La lista dei finanziamenti destinati a associazioni, fondazioni e università negli ultimi cinque anni vede in cima alla classifica con 181 mila € Nutrition foundation of Italy (NFI), una struttura sostenuta anche da altre grandi aziende alimentari, molto attiva sul territorio e sui media. Un contributo importante è destinato ad Assobibe e AIIPA (rispettivamente 165 e 68 mila €), per la quota associativa alle associazioni di categoria delle aziende produttrici di bibite, integratori,dolcificanti.
Il Digesa department dell’Università di Catania nel 2014 ha ricevuto 447 mila € come donazione per realizzare un digestore in grado di utilizzare pasta di agrumi spremuti come combustibile. L’Università Cattolica del Sacro Cuore ha ricevuto 16 mila € per un convegno sui probiotici e un corso sul food packaging, mentre l’Università di Verona per una partnership in una “prestazione tecnica” ha ricevuto 25 mila €.
Coca-Cola ha contribuito con una sponsorizzazione di 38 mila euro per due edizioni (2010 e 2015) dell’Obesity day, mentre 5 mila € sono stati destinati a un convegno SINU sui Larn. Coca-Cola Foundation ha partecipato con una donazione da 607 mila euro nell’ultimo triennio al progetto di educazione ad uno stile di vita sano EPODE, che ha coinvolto 55 mila bambini residenti nella regione Umbria. Poi c’è la Fondazione SIMG onlus (Società italiana di medicina generale e delle cure primarie) che ha ricevuto 714 mila euro in due anni per una ricerca sulle abitudini di assunzione di liquidi e bevande degli italiani. L’elenco conclude con 401 mila € donati all’associazione dilettantistica basket Femminile di Milano e 1,37 milioni di € a Mo DA.VI onlus Movimento delle Associazioni di Volontariato Italiano con sede a Roma.

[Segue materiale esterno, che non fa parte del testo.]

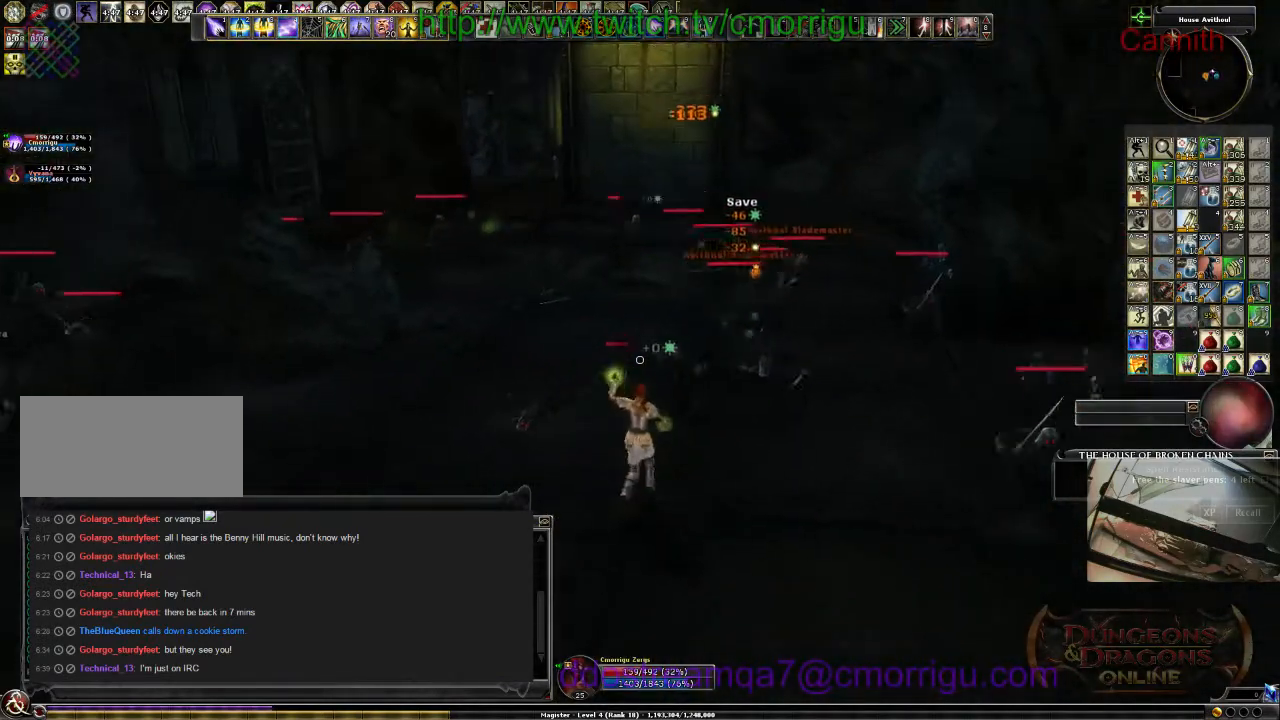
{"keys": ["a", "s"], "events": [[400, "a", "down"]]}
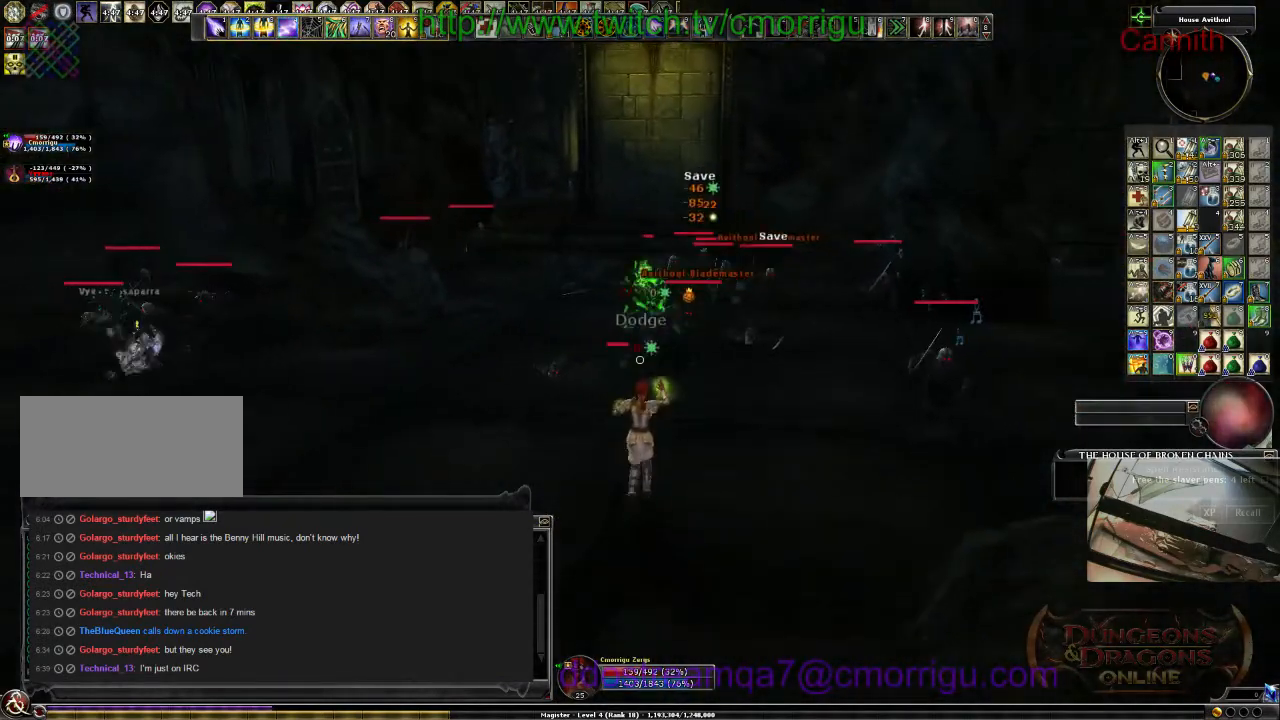
{"keys": ["a", "s"], "events": []}
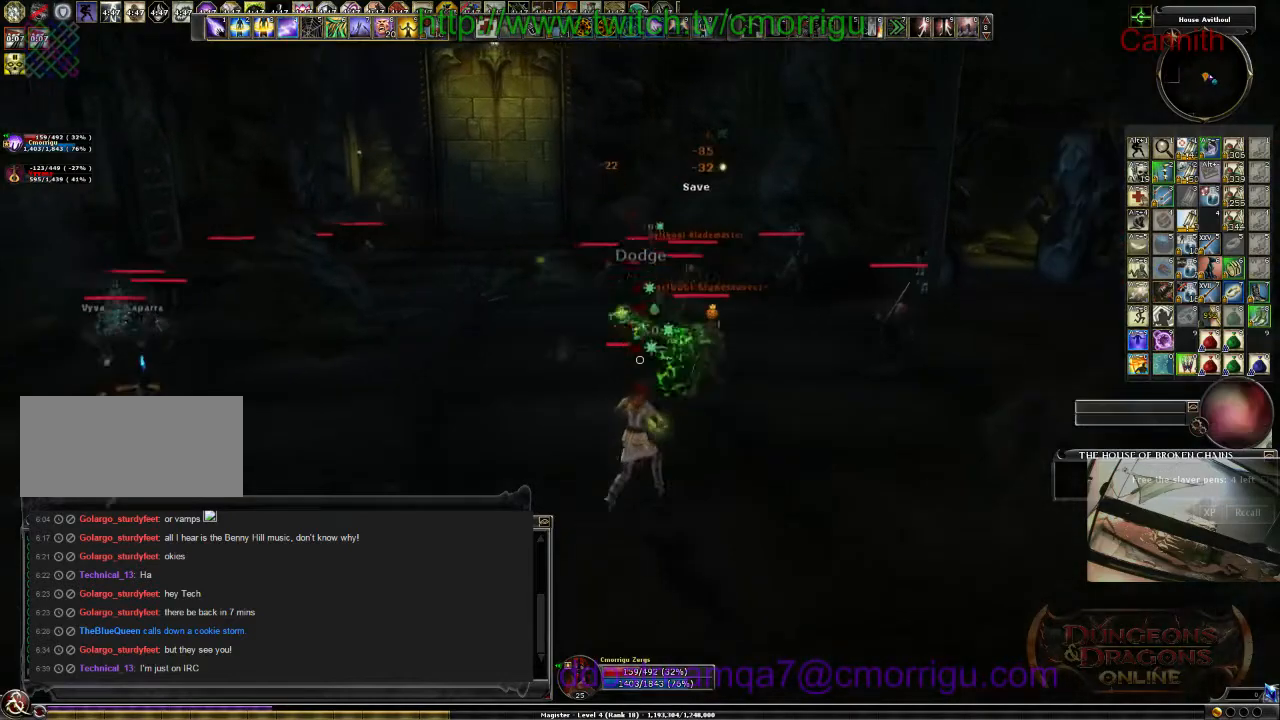
{"keys": ["s"], "events": [[266, "a", "up"]]}
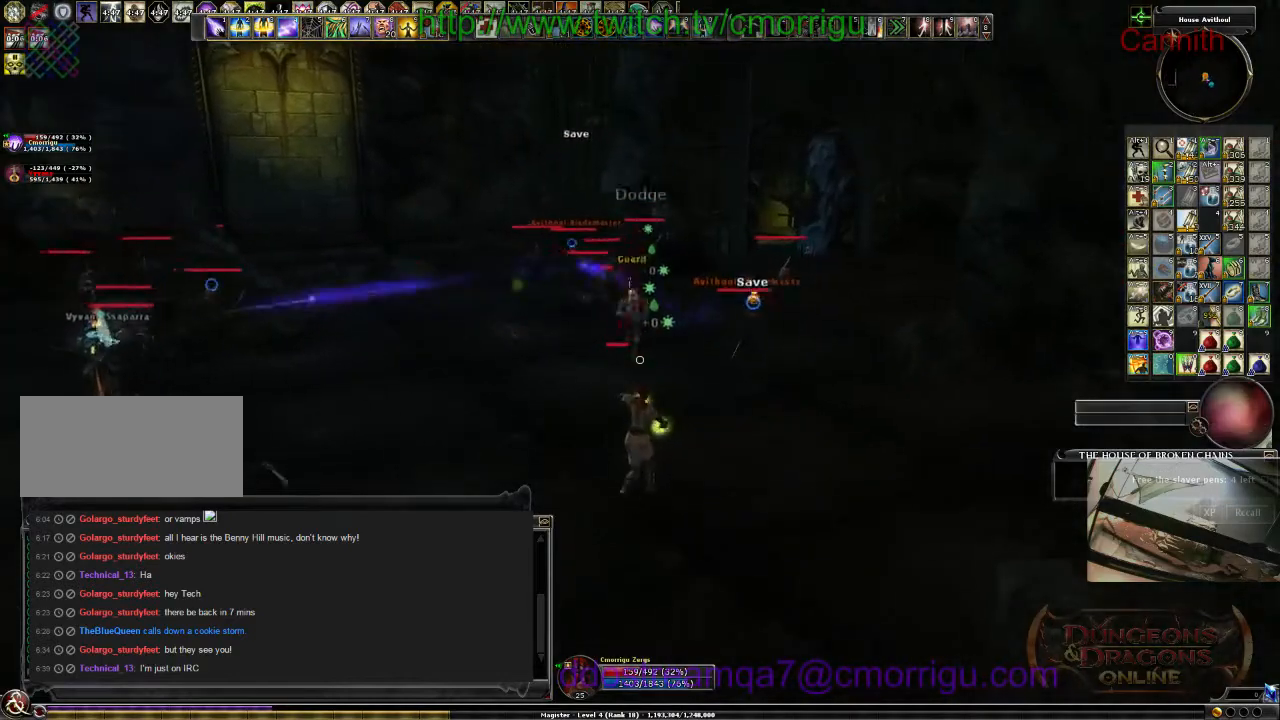
{"keys": ["d", "s"], "events": [[333, "d", "down"]]}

Come fa Coca-Cola a distribuire denari a società scientifiche e università per approfondire temi legati all’alimentazione e all’obesità e, contemporaneamente, lanciare campagne pubblicitarie dove invita ragazzi e bambini a consumare ogni giorno bibite zuccherate? Stiamo parlando di campagne proposte a più riprese e censurate anche dal Giurì dell’autodisciplina pubblicitaria. La realtà è che la multinazionale delle bevande dolci destina una manciata di soldi in “opere buone”, e ne spende cento volte di più in spot che invitano gli italiani a bere bibite gassate. L’azienda precisa che l’assortimento attuale si è ampliato e ormai comprende bibite light e senza calorie, ma questo giochetto di marketing non funziona. I nutrizionisti sanno che il problema è l’abitudine dei ragazzi e degli adulti di pasteggiare con bevande dolci indipendentemente dal contenuto di calorie. Per cercare di risolvere alcuni squilibri nutrizionali bisogna bandire le bibite dolci dal pasto quotidiano. L’invito rivolto dai pediatri ai genitori è uno solo: nessuna bevanda dolce per i bambini. Coca-Cola farebbe bene ad evitare questo finto mecenatismo, che si potrebbe classificare come greenwashing essendo affiancato da pubblicità spazzatura.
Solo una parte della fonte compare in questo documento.